[The task] Among the entries below, find every line that has "TYPES" and pull it out.
[Start of Attachment]
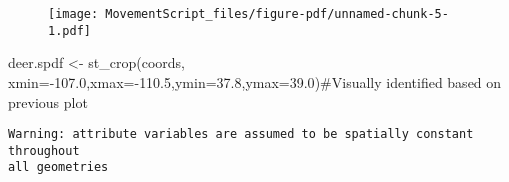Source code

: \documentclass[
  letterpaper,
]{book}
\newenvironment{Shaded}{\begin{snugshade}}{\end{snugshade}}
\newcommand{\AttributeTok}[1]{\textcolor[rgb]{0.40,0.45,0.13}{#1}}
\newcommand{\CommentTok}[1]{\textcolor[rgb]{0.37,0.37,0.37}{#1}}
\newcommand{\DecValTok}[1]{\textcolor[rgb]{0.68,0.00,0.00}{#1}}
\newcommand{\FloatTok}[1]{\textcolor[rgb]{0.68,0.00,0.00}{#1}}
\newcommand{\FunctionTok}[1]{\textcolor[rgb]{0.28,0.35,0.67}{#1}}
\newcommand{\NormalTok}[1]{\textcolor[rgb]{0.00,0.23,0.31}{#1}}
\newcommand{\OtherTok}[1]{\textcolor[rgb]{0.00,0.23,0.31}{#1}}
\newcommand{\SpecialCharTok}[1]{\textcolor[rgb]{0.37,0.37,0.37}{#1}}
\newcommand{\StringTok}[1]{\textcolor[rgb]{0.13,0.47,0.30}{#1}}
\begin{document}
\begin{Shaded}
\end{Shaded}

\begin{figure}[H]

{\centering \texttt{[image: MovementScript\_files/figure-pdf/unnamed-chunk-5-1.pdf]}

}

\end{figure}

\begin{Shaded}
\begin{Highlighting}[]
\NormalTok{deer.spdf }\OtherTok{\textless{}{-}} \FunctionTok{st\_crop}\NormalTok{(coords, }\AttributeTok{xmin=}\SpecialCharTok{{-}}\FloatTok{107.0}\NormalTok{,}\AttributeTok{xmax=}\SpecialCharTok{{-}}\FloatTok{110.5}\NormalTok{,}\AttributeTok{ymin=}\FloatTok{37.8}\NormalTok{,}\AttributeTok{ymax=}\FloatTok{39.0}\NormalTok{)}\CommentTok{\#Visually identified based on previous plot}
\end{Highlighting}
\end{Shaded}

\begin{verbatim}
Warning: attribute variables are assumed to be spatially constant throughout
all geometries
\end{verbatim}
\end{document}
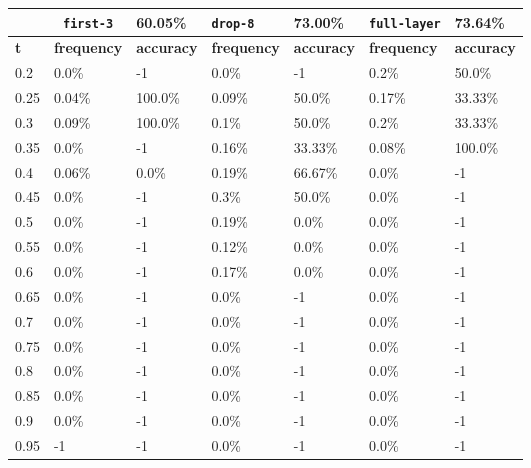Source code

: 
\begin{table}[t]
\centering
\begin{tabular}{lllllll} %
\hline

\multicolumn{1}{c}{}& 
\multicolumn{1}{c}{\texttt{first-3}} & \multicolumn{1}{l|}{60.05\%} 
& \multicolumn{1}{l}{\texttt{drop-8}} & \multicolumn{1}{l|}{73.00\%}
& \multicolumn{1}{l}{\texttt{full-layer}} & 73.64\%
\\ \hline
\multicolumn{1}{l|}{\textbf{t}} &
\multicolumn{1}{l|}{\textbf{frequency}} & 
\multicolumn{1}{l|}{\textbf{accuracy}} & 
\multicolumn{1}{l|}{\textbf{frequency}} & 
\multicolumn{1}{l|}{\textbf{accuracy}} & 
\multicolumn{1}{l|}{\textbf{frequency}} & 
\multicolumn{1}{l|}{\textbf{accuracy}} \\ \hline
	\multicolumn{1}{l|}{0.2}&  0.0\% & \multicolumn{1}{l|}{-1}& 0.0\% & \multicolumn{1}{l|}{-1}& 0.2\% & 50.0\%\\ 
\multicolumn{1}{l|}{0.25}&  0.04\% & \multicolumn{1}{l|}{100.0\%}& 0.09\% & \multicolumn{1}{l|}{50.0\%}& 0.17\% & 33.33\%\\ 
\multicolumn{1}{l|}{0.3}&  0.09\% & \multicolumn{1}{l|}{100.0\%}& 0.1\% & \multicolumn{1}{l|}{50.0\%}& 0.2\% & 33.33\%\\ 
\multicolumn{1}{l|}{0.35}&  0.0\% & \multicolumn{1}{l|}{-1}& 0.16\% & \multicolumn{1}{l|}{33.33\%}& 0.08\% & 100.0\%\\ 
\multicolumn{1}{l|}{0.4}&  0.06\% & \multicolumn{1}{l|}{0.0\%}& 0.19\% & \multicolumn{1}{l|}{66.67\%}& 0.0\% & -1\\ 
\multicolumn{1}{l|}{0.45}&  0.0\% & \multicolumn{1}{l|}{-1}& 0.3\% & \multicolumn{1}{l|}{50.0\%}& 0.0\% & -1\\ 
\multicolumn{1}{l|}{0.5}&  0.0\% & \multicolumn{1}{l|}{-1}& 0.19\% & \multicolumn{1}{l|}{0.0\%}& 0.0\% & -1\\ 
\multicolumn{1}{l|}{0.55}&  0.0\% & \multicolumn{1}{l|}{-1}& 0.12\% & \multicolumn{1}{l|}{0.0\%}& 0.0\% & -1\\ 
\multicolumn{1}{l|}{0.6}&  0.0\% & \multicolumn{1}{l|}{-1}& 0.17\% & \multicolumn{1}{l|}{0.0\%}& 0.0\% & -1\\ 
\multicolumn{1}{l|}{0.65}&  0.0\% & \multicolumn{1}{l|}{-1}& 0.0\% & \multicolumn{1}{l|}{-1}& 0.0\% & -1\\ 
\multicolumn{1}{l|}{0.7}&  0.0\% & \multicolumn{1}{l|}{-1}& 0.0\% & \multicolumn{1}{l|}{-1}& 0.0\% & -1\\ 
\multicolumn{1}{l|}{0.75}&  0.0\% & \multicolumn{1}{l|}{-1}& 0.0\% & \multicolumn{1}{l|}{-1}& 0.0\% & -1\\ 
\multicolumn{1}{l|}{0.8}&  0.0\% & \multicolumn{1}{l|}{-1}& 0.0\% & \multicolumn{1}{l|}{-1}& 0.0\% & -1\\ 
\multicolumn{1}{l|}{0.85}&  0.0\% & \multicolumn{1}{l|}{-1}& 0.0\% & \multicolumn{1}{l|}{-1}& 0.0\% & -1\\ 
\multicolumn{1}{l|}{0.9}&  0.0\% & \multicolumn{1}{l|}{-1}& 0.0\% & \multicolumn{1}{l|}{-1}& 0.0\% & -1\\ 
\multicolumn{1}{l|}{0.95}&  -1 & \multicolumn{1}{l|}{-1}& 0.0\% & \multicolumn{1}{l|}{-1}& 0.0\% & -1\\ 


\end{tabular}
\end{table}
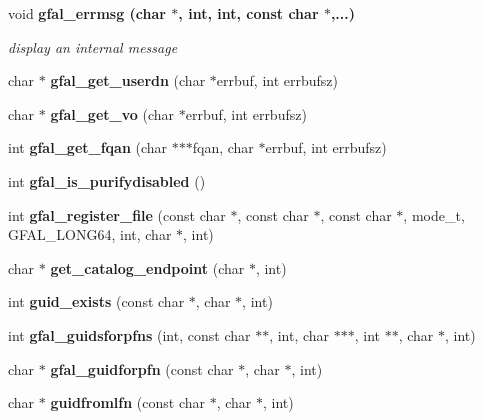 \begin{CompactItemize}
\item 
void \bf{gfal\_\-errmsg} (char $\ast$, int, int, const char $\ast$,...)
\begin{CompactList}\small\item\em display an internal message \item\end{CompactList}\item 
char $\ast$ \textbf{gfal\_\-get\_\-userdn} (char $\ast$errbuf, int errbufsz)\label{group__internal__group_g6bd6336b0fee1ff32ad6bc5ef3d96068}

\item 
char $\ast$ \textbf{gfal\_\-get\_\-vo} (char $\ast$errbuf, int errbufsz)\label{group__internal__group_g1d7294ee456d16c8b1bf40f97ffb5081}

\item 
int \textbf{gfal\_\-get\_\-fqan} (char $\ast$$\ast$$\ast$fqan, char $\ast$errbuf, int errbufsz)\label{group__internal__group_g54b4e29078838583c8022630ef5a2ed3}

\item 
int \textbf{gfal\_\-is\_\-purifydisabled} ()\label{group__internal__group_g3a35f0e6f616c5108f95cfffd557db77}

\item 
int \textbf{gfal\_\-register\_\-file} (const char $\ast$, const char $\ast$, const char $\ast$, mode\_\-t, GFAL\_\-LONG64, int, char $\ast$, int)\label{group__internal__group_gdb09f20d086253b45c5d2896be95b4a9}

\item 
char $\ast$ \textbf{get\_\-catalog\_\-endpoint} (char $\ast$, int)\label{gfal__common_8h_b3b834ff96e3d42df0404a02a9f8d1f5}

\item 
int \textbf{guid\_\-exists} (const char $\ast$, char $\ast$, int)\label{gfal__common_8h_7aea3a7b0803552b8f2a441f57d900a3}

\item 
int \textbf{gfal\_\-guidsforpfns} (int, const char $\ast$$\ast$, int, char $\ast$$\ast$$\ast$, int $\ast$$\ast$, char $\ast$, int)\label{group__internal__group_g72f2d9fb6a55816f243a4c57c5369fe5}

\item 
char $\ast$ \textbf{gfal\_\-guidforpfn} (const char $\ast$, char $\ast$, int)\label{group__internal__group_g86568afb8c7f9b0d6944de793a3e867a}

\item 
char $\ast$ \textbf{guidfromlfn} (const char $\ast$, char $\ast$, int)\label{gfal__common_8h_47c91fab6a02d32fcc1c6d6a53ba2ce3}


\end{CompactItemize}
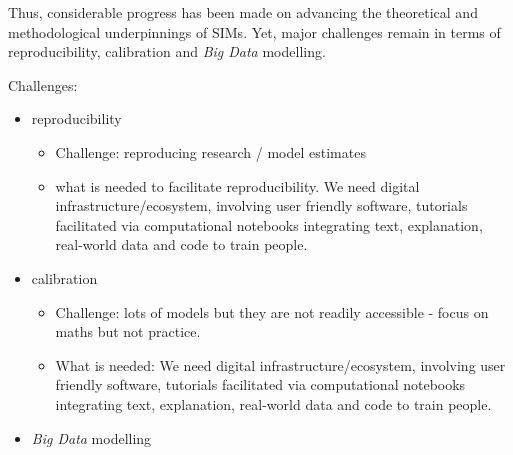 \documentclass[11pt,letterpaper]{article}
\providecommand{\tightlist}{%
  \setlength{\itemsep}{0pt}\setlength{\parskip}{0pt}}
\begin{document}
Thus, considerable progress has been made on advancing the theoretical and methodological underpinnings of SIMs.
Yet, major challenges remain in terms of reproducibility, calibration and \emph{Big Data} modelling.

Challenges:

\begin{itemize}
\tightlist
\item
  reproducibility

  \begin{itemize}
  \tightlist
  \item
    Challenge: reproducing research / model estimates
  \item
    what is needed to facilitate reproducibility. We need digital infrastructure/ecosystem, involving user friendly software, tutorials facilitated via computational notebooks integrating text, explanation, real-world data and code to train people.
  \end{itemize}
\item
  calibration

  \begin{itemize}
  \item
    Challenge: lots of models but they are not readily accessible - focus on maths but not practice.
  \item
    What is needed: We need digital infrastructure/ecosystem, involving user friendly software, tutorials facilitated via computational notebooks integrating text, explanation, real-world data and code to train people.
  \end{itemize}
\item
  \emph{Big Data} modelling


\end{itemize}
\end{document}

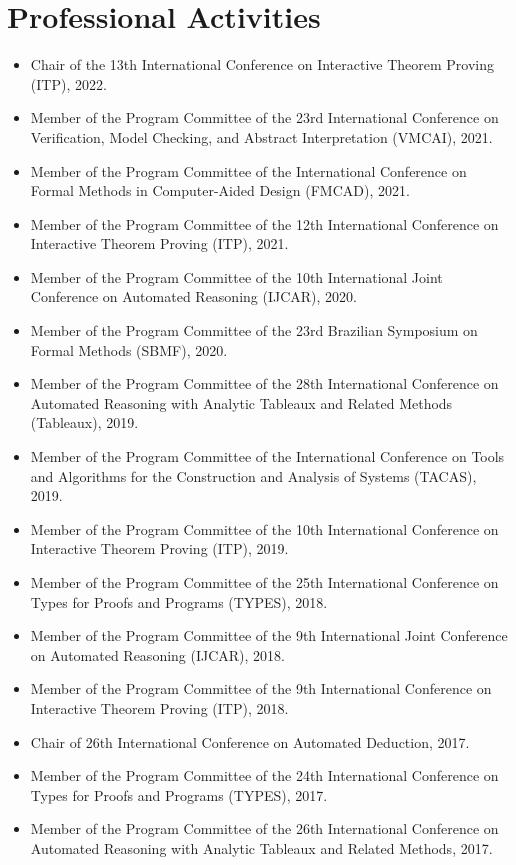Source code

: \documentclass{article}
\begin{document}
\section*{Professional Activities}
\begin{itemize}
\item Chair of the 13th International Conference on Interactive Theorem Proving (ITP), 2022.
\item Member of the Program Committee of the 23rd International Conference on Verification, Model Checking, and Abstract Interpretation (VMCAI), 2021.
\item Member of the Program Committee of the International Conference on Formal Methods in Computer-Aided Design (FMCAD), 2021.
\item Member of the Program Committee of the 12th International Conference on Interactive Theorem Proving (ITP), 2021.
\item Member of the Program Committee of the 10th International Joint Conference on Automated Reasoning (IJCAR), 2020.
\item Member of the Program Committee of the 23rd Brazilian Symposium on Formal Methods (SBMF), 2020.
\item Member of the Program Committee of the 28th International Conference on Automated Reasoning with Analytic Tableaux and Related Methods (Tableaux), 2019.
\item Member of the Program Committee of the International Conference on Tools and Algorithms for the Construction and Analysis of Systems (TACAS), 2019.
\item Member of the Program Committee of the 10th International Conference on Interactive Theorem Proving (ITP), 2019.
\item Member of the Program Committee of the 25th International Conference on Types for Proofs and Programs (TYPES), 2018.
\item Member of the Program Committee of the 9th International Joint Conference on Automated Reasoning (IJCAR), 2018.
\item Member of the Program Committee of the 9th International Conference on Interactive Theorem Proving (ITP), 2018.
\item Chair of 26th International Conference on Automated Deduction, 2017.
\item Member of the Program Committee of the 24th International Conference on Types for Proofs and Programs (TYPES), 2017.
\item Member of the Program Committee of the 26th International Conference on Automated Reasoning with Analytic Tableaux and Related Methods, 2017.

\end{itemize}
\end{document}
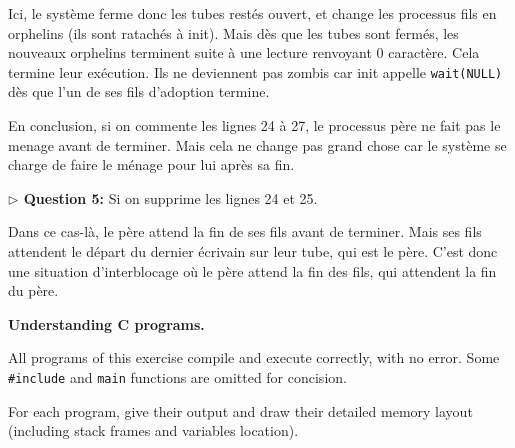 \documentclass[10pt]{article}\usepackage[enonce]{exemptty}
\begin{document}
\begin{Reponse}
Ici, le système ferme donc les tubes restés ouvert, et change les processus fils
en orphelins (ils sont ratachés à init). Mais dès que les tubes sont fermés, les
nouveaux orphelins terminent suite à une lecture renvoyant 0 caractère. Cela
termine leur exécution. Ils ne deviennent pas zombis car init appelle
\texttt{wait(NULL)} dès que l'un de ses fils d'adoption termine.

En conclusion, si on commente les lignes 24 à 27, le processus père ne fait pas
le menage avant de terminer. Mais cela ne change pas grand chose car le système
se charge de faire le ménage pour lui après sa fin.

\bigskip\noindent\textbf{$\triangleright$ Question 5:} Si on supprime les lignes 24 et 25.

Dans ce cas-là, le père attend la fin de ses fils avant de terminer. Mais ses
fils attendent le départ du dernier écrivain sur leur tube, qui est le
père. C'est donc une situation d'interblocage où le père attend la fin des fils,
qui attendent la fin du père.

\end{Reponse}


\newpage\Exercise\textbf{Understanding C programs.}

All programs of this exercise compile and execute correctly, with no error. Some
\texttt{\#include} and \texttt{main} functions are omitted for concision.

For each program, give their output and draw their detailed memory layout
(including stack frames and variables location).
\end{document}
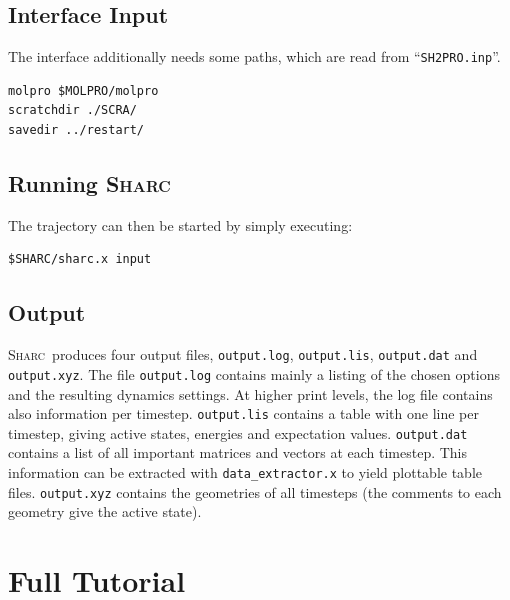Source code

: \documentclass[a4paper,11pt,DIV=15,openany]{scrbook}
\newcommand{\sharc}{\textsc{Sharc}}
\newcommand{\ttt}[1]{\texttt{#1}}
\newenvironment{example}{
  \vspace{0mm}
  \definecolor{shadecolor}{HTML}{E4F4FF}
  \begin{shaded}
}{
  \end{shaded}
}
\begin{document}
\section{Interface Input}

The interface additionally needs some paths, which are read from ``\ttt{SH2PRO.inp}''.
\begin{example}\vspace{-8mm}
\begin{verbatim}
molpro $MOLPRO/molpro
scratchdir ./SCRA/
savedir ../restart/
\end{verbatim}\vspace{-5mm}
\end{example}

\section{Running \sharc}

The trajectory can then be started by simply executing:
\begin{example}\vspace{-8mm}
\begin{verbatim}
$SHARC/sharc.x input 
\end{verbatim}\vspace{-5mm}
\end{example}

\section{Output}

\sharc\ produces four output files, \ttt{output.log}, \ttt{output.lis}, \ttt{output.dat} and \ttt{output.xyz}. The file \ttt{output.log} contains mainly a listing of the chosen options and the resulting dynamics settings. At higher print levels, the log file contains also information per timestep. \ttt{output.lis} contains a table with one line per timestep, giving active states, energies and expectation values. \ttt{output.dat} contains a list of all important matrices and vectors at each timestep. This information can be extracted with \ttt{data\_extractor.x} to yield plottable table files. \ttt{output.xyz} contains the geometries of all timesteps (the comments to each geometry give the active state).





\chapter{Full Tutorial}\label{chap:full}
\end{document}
[End of Attachment]
[The completed task]
\item Member of the Program Committee of the 25th International Conference on Types for Proofs and Programs (TYPES), 2018.
\item Member of the Program Committee of the 24th International Conference on Types for Proofs and Programs (TYPES), 2017.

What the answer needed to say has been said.